We found that large-scale implementation of anthelmintics delivered through the school system can significantly decrease infection and morbidity among Ugandan schoolchildren. The experience of the Uganda national control programmes confirms that the potential of helminth control, previously demonstrated through pilot programmes,8,12,13 can be realized at realistic geographical scale in sub-Saharan Africa.
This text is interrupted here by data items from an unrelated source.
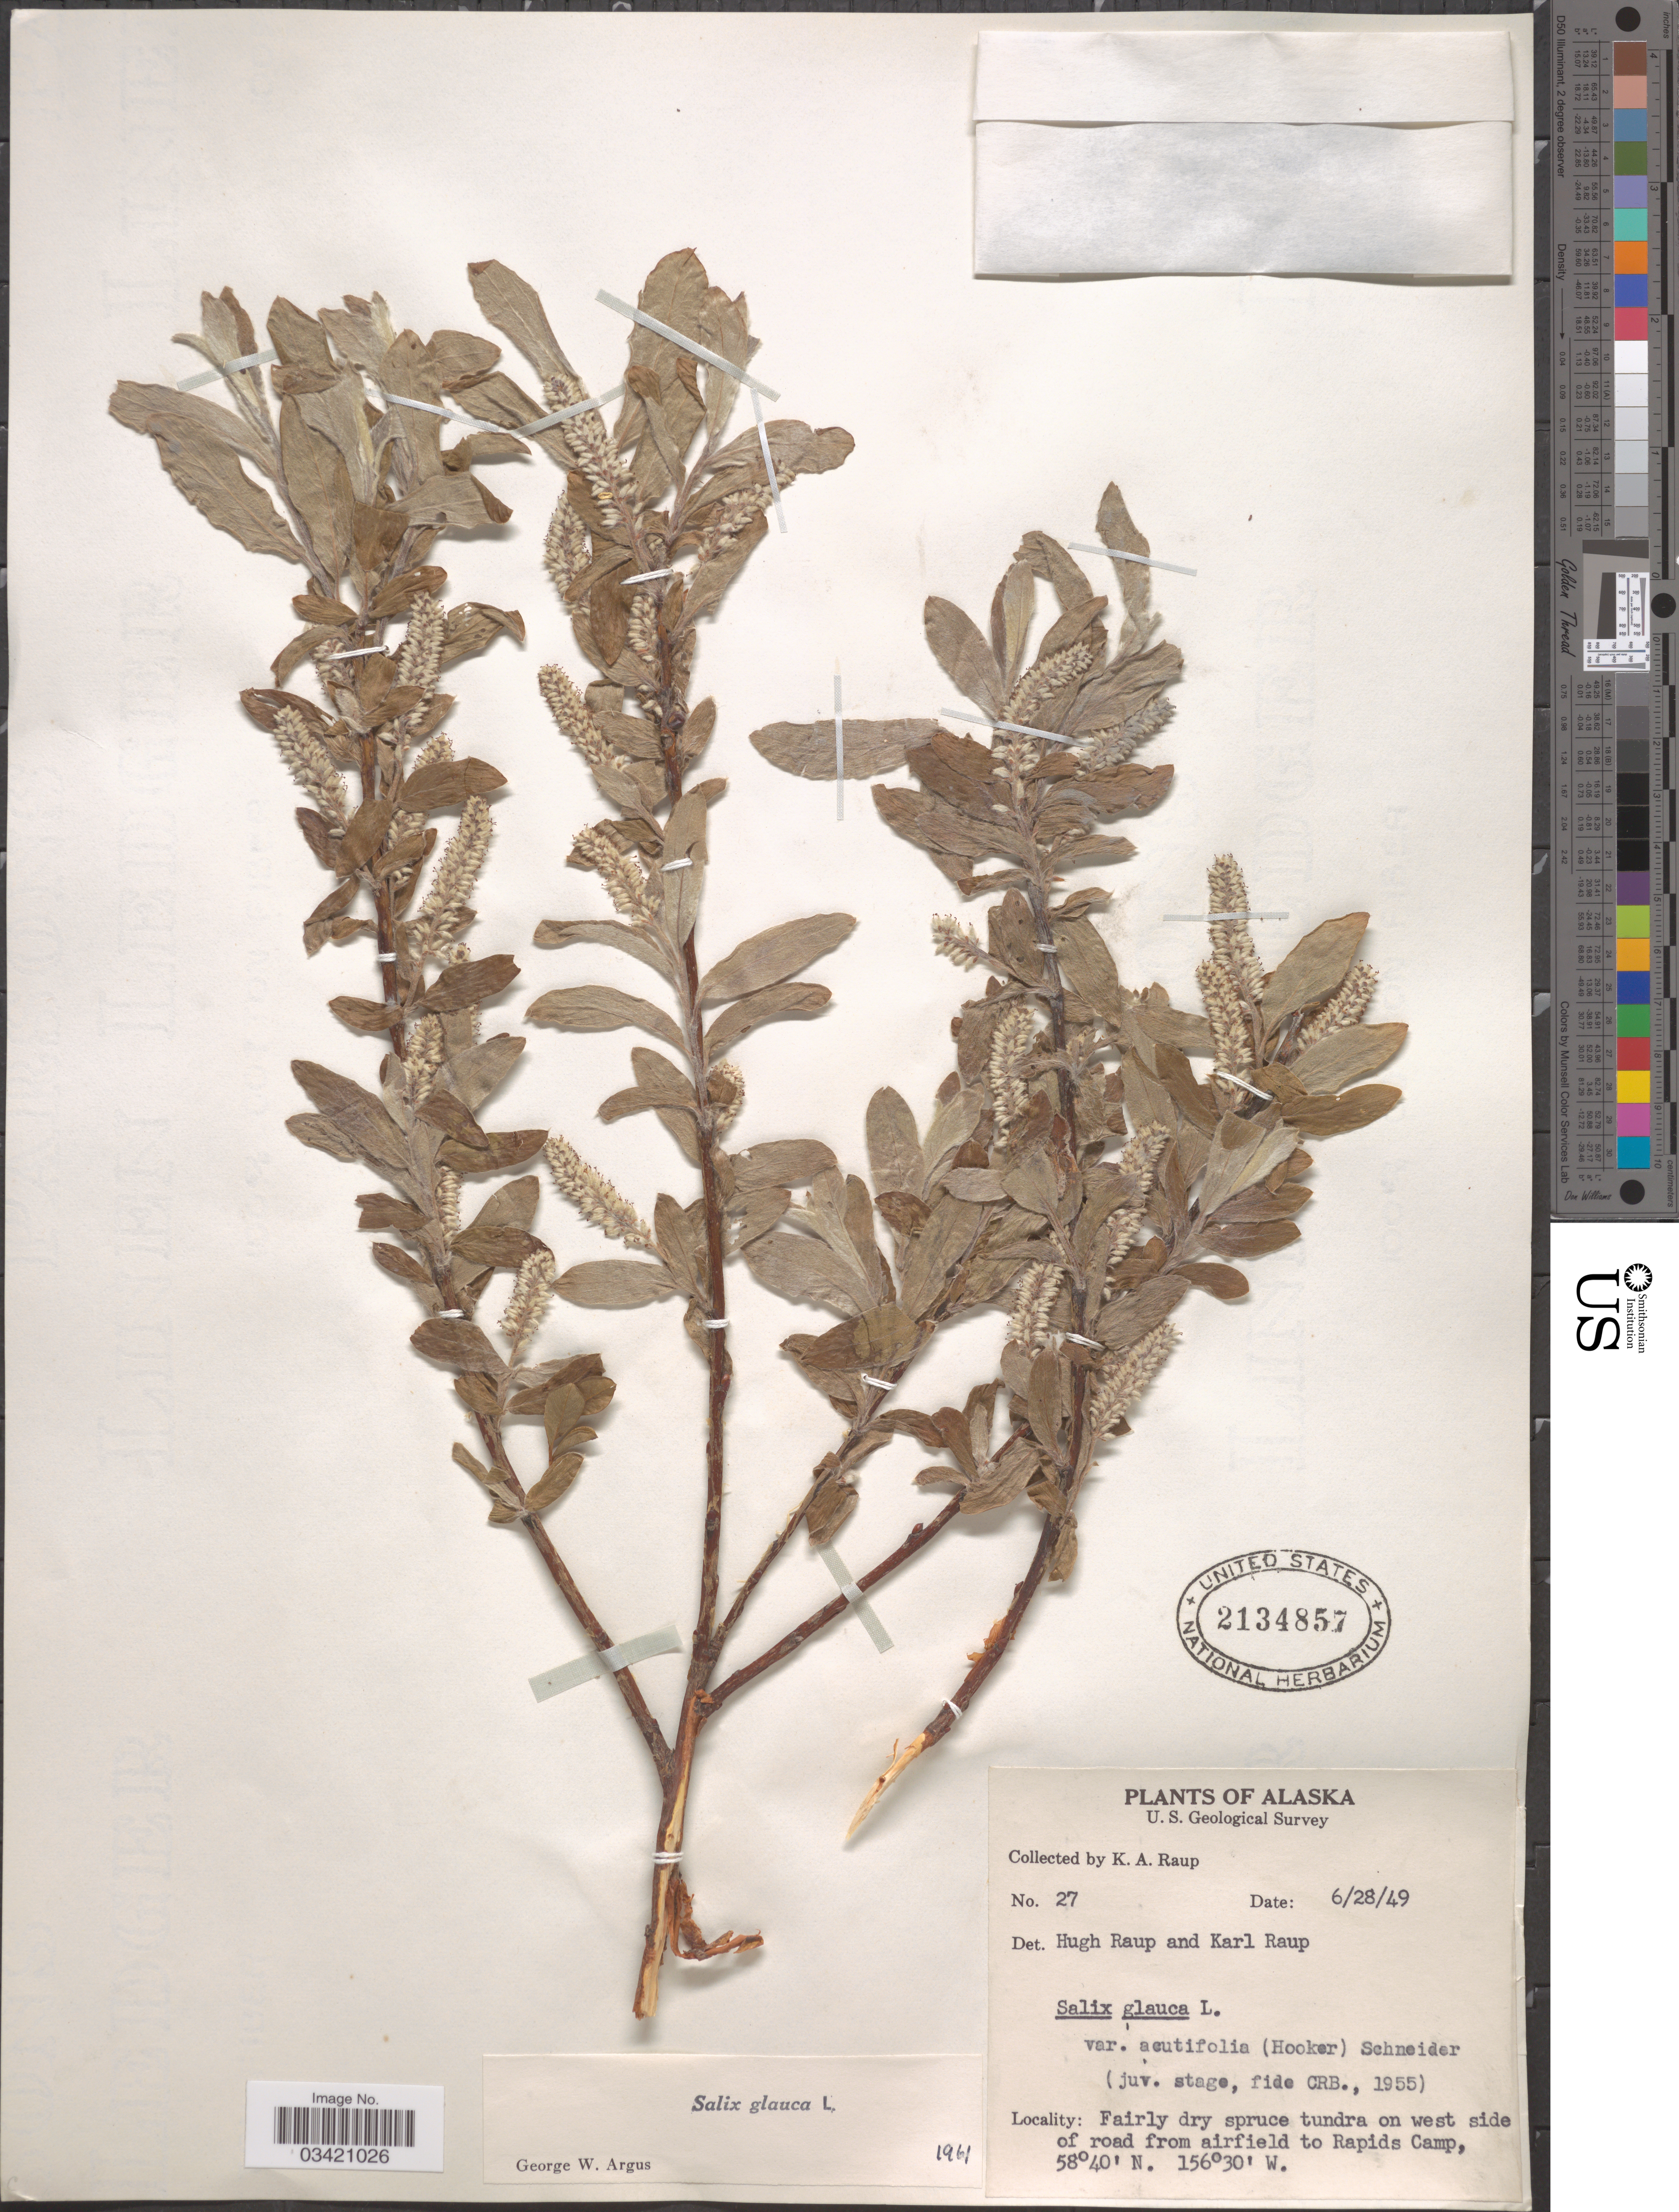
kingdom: Plantae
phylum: Tracheophyta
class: Magnoliopsida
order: Malpighiales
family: Salicaceae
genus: Salix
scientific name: Salix glauca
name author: L.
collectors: K. Raup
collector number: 27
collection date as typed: Transcribed d/m/y: 28/6/49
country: United States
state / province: Alaska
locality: On west side of road from airfield to Rapids Camp.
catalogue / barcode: US 2134857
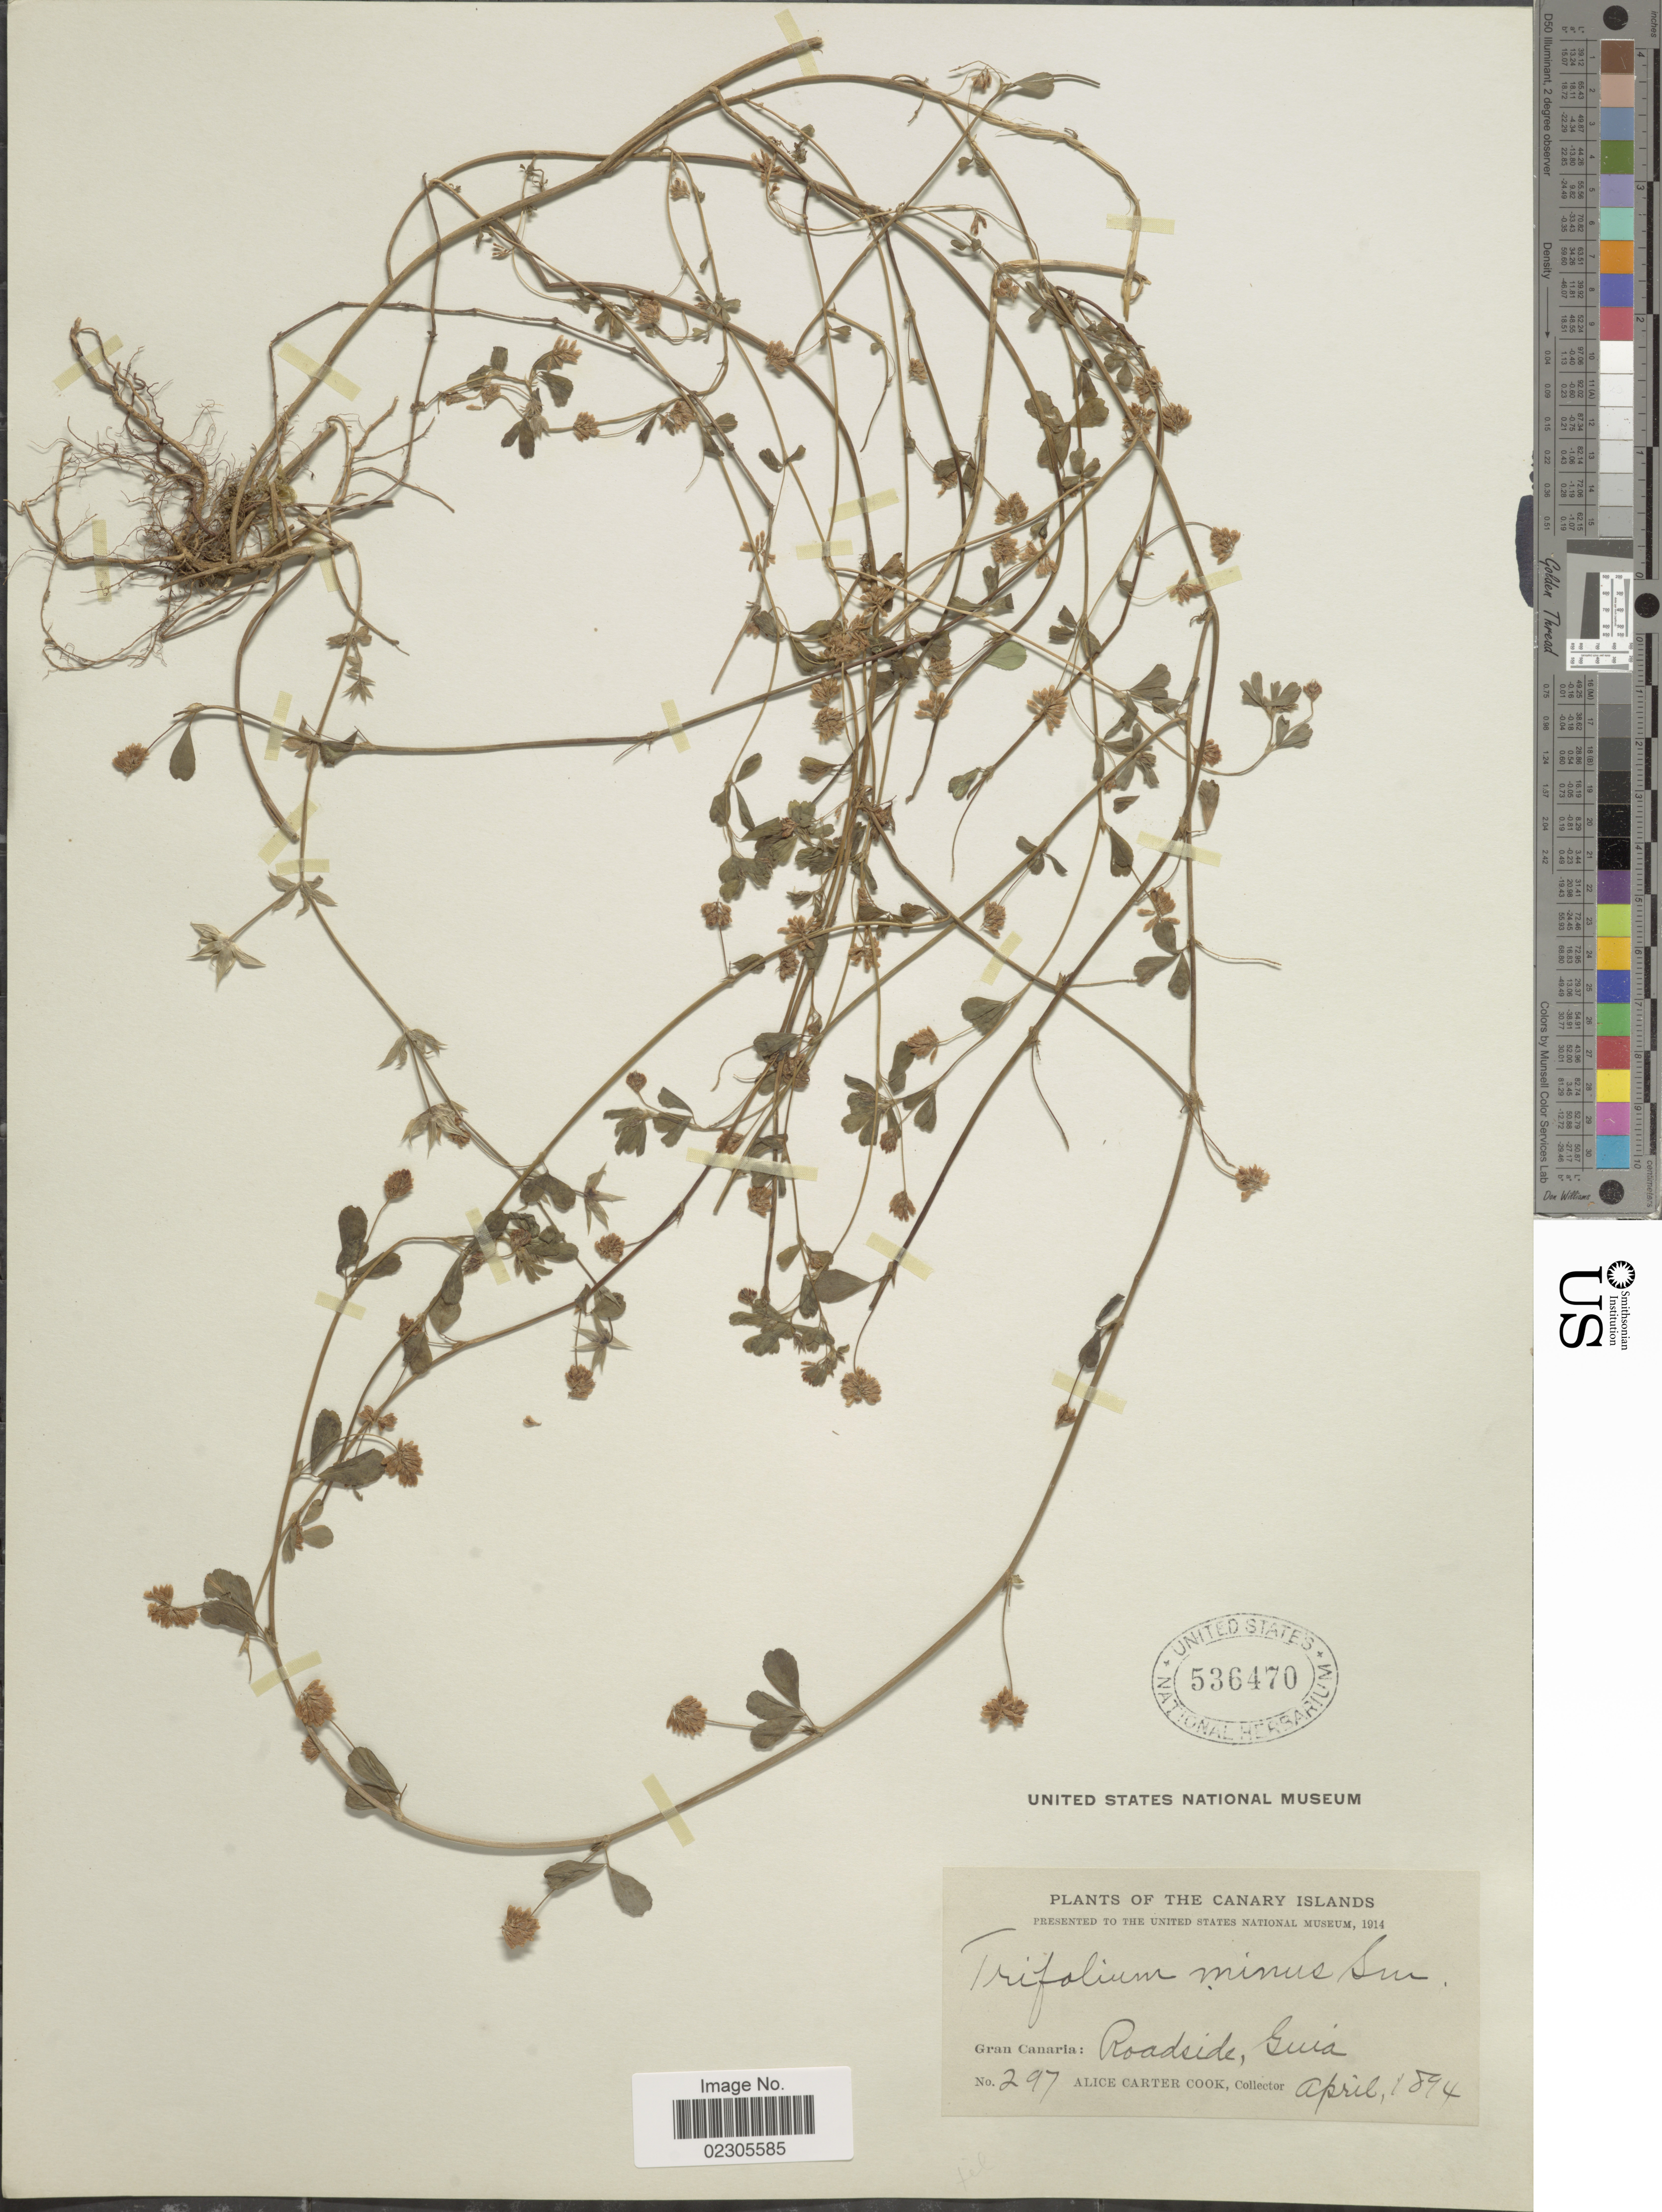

However, a key challenge for national control programmes outside sub-Saharan Africa has been to sustain initial morbidity gains over time.47, 48 We conclude that the major challenge for the Ugandan programme would be to ensure regular, continued and sustainable large-scale delivery of anthelmintics to achieve and maintain long lasting health benefits.
We extend sincere thanks to the schoolchildren, teachers and community members who participated in the study and thank the staff of Vector Control Division for their contribution. We gratefully acknowledge the assistance of Professors Christl Donnelly, Mike Kenward and Min Yang on statistical matters.
Funding: The Bill and Melinda Gates Foundation provided financial support for the control programme and evaluation. One of the authors, Simon Brooker, is supported by a Wellcome Trust Advanced Training Fellowship (073656).
Conflict of interest: None declared.